MTC: Solomon and Marion

In Cape Town in 2006, actor Brett Goldin and designer Richard Bloom left a party and never got home. They were found naked, except for their socks, near a freeway; they had been robbed and shot through the head.  Goldin was playing Guildenstern in a production of Hamlet  that was about to fly to Stratford to open the Complete Works Festival. Writer Lara Foot worked with the same theatre company and Solomon and Marion is the result of her trying to understand the incomprehensible – and incomprehensibly accepted – violence in her country.

Solomon and Marion, MTC
Solomon and Marion, MTC

It’s a beautiful play. Its uneasy undertone of violence and mistrust creates tension, but it’s gentle and loving and finds hope in the endless grief.

Marion (Gillian Jones) is an old white South African who lives alone in the Eastern Cape. She doesn’t want to move to Australia to be with her daughter and grandchildren and leaves her door and windows open, despite the constant threat of violence. Solomon (Pacharo Mzembe) is the black grandchild of Marion’s former maid and he turns up one day saying that he’s been sent to see her.

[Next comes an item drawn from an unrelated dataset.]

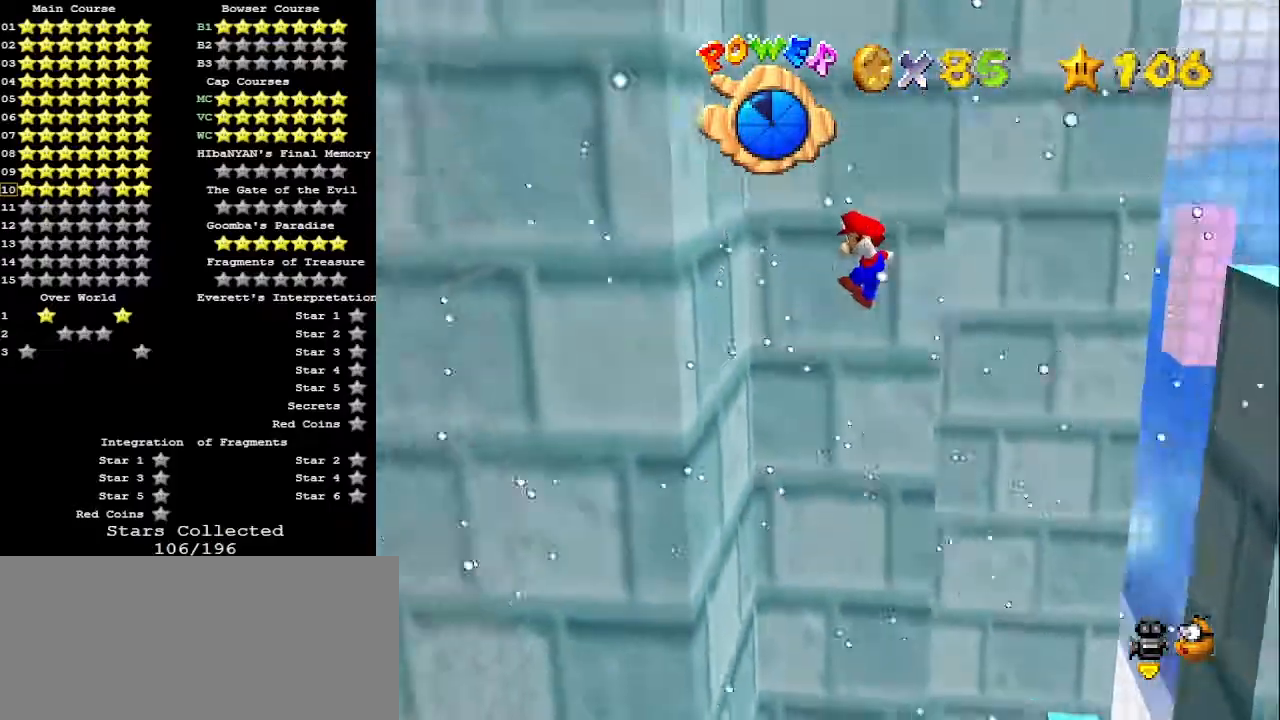
{"buttons": ["A"], "left_stick": "right", "events": [[133, "left_stick", "center"], [200, "A", "up"], [367, "left_stick", "right"], [400, "A", "down"]]}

In a world that’s dominated by loss, poverty and guilt, Foot explores two people who cannot escape the violence and are secretly scared of their own complicity.

In a production where design (Richard Roberts, set and costume; Rachel Burke, lighting; David Bridie, music), performance and script work like one, director Pamela Rabe lets this very place-specific story resonate way beyond its South African borders. As its secrets are dug up and assumptions buried in the hilly floor of sand, Marion and Solomon try to understand why the other is in their life, each wanting the other gone, but terrified that they might leave.

But the night belongs to Mzembe and Jones.  I first saw Jones in the early 80s in Jim Sharman’s Midsummer Night’s Dream; when Mzembe wasn’t even born. You don’t forget the great actors when you see them, and on TV and stage, Jones is an actor who leaves ego aside and creates characters who live. Mzembe graduated from NIDA in 2007 and lets us see every nuance of Solomon’s complex relationship with Marion, which begins with a confused mix of resentment, respect and pity.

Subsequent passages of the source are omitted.